A while back, when I taught art in a high school, I conducted an experiment in moving lines from the paper into the air. In the library, we researched and made line drawings of insects and other small creatures. The next day, using wire and pliers, we manipulated the lines in space. It was fun! The unclaimed 3D line drawings ended up on my mantle at home.
I appreciate their embodied energy, and their economical structural integrity .
Recently, I obtained a 3Doodler 2.0, a device which enables one to create lines in the air using molten ABS plastic, the stuff of Legos.

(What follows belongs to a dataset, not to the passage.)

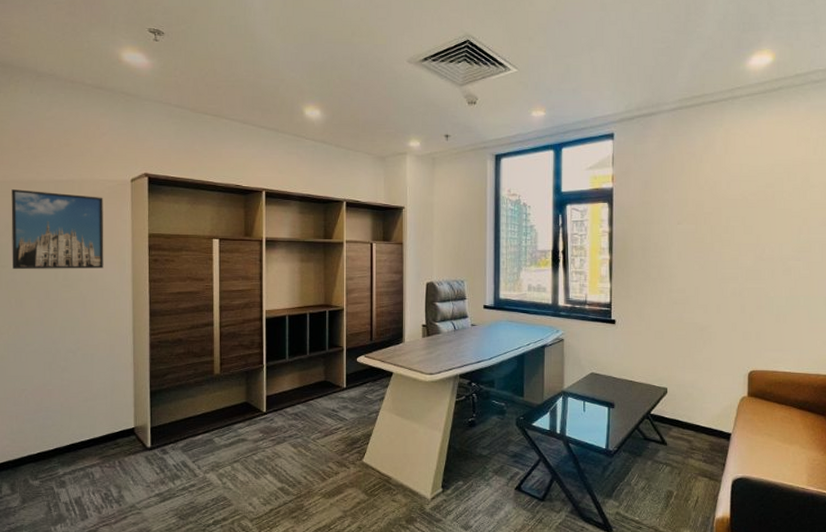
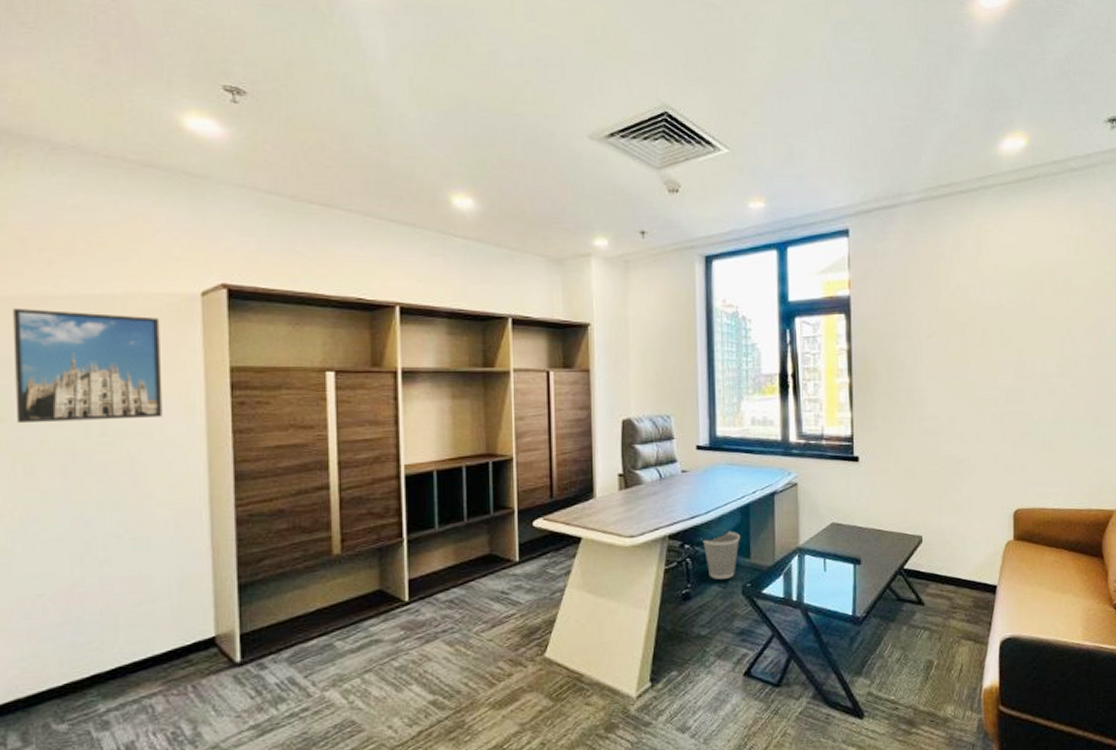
wastebasket: none [485,374,516,412] -> present [701,531,740,579]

In theory, this new toy presents a vast array of opportunities. In reality, first, there is a learning curve. I will have to internalize:
- the rate of the material’s cooling.
- the variable speed and thickness of the material’s flow from the instrument tip.
- the strength and plasticity of the material.
My first efforts: pyramids. I’ve got a long way to go.
A recent review notes the following:
“Honestly, you’re not going to make many practical, functional, or truly useful objects with 3Doodler … it’s really just a fun artistic tool. If you’re looking for a legit 3D printer that you can make useful objects with, you should definitely look elsewhere…
That said, if you like the idea of drawing objects in three dimensions, without having to jump over all the hurdles that lie between ideation and creation (like software, computer models, and properly calibrated machinery) then the newest 3Doodler should definitely be in your artist’s toolkit.”
I look forward to making some objects. Perhaps they will be models of conceptual products. As likely, they will be one-offs. Or is that ones-off?